Узнав новость, Давиде не испытал никаких особенных чувств. Ему даже показалась, что он услышал о чем-то естественном и уже известном, что произошло ранее в его жизни, или о чем он прочел в книге, пробежав сначала ее последние страницы. Он выпил уже около полулитра вина. Машинально Давиде откусил кусок от булочки, которую заказал вместе с вином. Он казался совершенно безучастным; от усталости его ощущения так перепутались, что хотя поблизости не было растительности, он слышал то ли неумолчное стрекотание цикад, то ли писк насекомых. Грохот радио его раздражал, ему не терпелось выйти на улицу. Он спросил у присутствующих, не знают ли они о сдающейся поблизости комнате, она нужна прямо сейчас… Другие пожимали плечами, но молодой официант, подумав, сказал: «Сдают… там… у хромой… — помолчав, он уточнил: …где жила эта…» Он не хотел произносить имя Сантины. Предложение было высказано с колебаниями и сомнениями в голосе. Действительно, хотя в Риме трудно было найти жилье, особенно недорогое, мало кто захотел бы снять комнату, несущую на себе такую печать. Давиде вышел из остерии. Снаружи его встретило все то же затянутое облаками небо, все тот же обжигающий ветер, та же духота, да еще это бессмысленное стрекотание. Он побежал к бывшему жилищу Сантины, почти боясь, что тем временем и это последнее убежище исчезнет. На этот раз дверь была заперта, но мальчишки, болтавшиеся поблизости и следившие за Давиде с безразличием, окрашенным легким любопытством, пришли ему на помощь, позвав хозяйку. Это была все та же хромая женщина с ведрами, виденная им ранее. Давиде торопливо и с раздражением заплатил, получил ключи, заперся в своем новом жилище и рухнул на кровать. Знакомая ему комната, еще хранившая бедный запах Сантины, приняла его почти ласково, как родное гнездо. В комнате царил прохладный полумрак. Давиде не боялся привидений, он знал, что мертвые не откликаются, даже когда их зовут: бесполезно просить их появиться хотя бы под видом призраков, хотя бы в галлюцинациях.
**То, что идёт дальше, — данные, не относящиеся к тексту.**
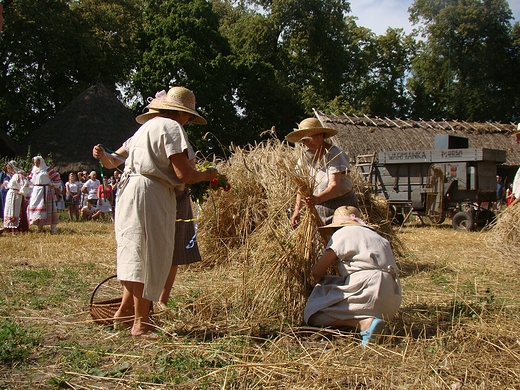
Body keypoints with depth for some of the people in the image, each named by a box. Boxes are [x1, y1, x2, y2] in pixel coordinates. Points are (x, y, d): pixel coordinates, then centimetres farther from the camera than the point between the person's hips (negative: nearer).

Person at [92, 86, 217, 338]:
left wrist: (103, 157, -1)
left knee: (139, 256, 18)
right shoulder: (171, 127, -6)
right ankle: (141, 324, 1)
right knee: (149, 258, -4)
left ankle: (125, 311, 26)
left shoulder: (146, 127, 23)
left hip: (130, 190, 10)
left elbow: (114, 160, 19)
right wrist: (207, 175, 3)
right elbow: (184, 175, -14)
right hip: (151, 194, -10)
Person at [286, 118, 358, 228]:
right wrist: (297, 210, -8)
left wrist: (318, 199, -44)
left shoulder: (334, 154, -15)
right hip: (319, 208, 5)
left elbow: (334, 186, -26)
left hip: (342, 206, -5)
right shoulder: (306, 157, 3)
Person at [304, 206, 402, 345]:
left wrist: (318, 284, 26)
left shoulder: (343, 234, 3)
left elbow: (316, 272, 1)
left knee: (314, 314, -2)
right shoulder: (376, 236, 27)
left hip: (368, 290, -9)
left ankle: (365, 323, -21)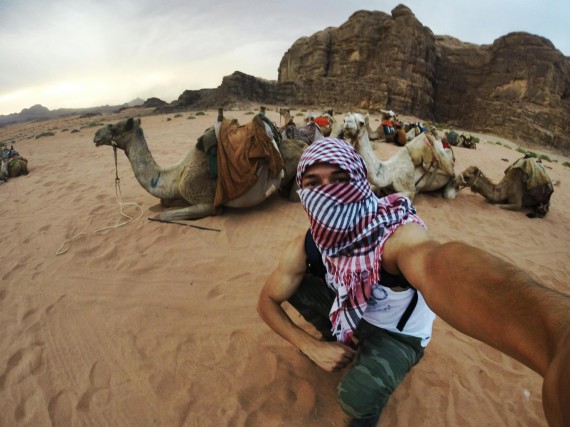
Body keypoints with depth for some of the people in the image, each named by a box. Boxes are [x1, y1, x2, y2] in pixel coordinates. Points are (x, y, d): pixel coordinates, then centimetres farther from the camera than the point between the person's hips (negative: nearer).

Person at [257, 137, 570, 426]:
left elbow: (439, 265, -65)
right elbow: (268, 300, -8)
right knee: (294, 284, -13)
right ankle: (332, 335, 17)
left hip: (398, 333, -4)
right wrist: (311, 346, -22)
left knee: (356, 396, -28)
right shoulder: (304, 249, -23)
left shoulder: (398, 232, -40)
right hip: (349, 313, 4)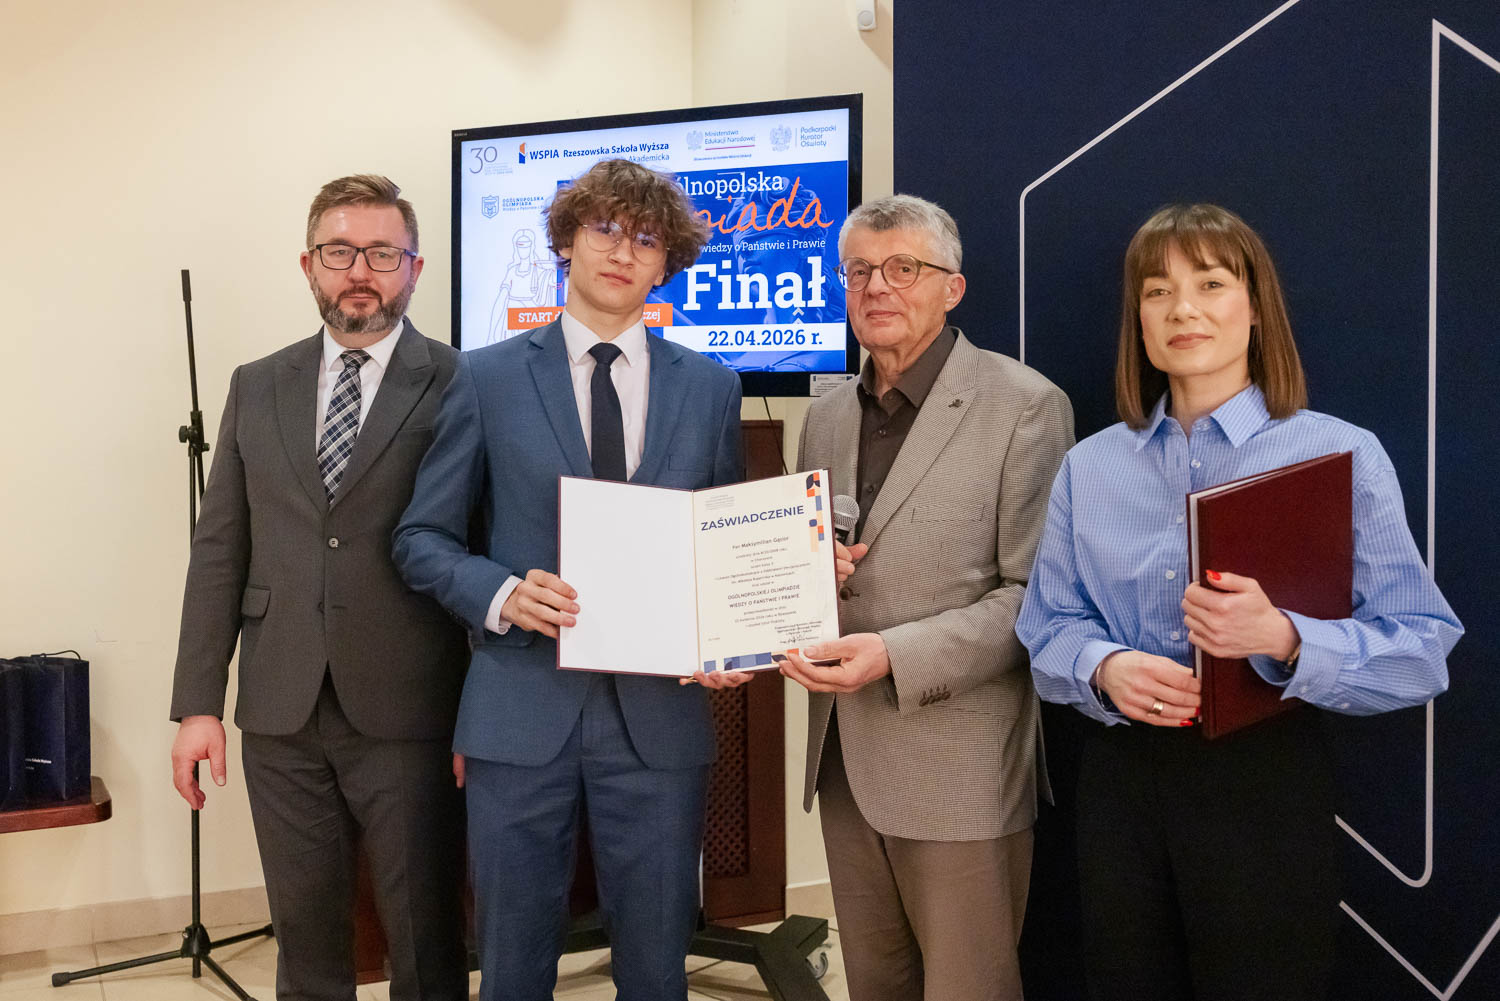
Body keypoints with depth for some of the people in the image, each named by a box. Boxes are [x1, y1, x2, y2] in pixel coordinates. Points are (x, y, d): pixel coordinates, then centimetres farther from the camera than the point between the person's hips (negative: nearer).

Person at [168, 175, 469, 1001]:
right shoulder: (256, 388, 10)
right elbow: (219, 550, 9)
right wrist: (197, 705, 3)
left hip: (408, 714, -3)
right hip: (282, 713, 4)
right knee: (304, 932, 14)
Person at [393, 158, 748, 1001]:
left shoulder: (710, 388, 7)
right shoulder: (489, 378, 2)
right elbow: (424, 539, 4)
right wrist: (502, 594, -15)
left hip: (661, 714, 1)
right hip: (522, 712, -1)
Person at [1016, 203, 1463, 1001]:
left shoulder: (1343, 455, -4)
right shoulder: (1089, 468, 7)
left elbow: (1421, 653, -8)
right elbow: (1048, 628, 7)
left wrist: (1282, 640, -25)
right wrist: (1104, 668, -15)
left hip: (1266, 781, -3)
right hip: (1121, 780, 3)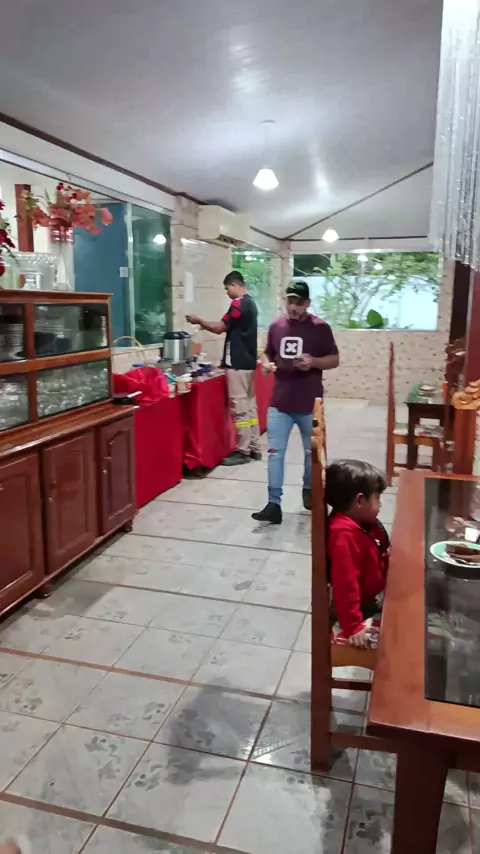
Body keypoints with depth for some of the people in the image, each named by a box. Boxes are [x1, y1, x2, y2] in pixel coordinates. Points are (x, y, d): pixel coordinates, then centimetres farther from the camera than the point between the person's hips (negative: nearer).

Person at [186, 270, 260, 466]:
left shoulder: (238, 304, -14)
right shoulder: (250, 303, 15)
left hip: (238, 363, -10)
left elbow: (220, 328, -14)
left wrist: (199, 321, 0)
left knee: (239, 408, -5)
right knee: (250, 405, 11)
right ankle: (254, 448, 17)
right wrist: (206, 325, 15)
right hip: (248, 361, 10)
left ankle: (243, 452, 1)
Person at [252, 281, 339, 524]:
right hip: (279, 403, 2)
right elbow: (267, 353, 17)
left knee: (312, 451, 15)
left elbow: (334, 359, -2)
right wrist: (267, 364, -6)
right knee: (275, 452, -3)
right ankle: (274, 504, 1)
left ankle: (308, 490, 38)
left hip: (309, 404, -2)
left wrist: (314, 361, -20)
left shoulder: (320, 328, -5)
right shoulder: (276, 326, 5)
Личные вещи Сантины, никем не затребованные, остались в наследство хозяйке дома, так что комната имела более или менее прежний вид. Кровать была та же, только покрашена в более темный цвет. Матрац был другой, как и одеяло — из жестких крученых ниток, с восточным орнаментом: такие обычно продают бродячие торговцы. У кровати вместо прежнего коврика лежал другой, еще более старый и изношенный. Столик, шкаф, кресло и изображения святых остались прежними, как и шторы: их недавно стирали, они стали почти бесцветными. Пятна крови на стенах были замазаны известью, на кресле их затерли, и они терялись на грязной обивке.

Вечером, когда жара немного спала, Давиде поехал забрать чемодан, оставленный в камере хранения вокзала Термини. Он послал также письмо Нино (как обычно, до востребования), в котором сообщал свой римский адрес и просил немедленно связаться с ним, как только тот вернется.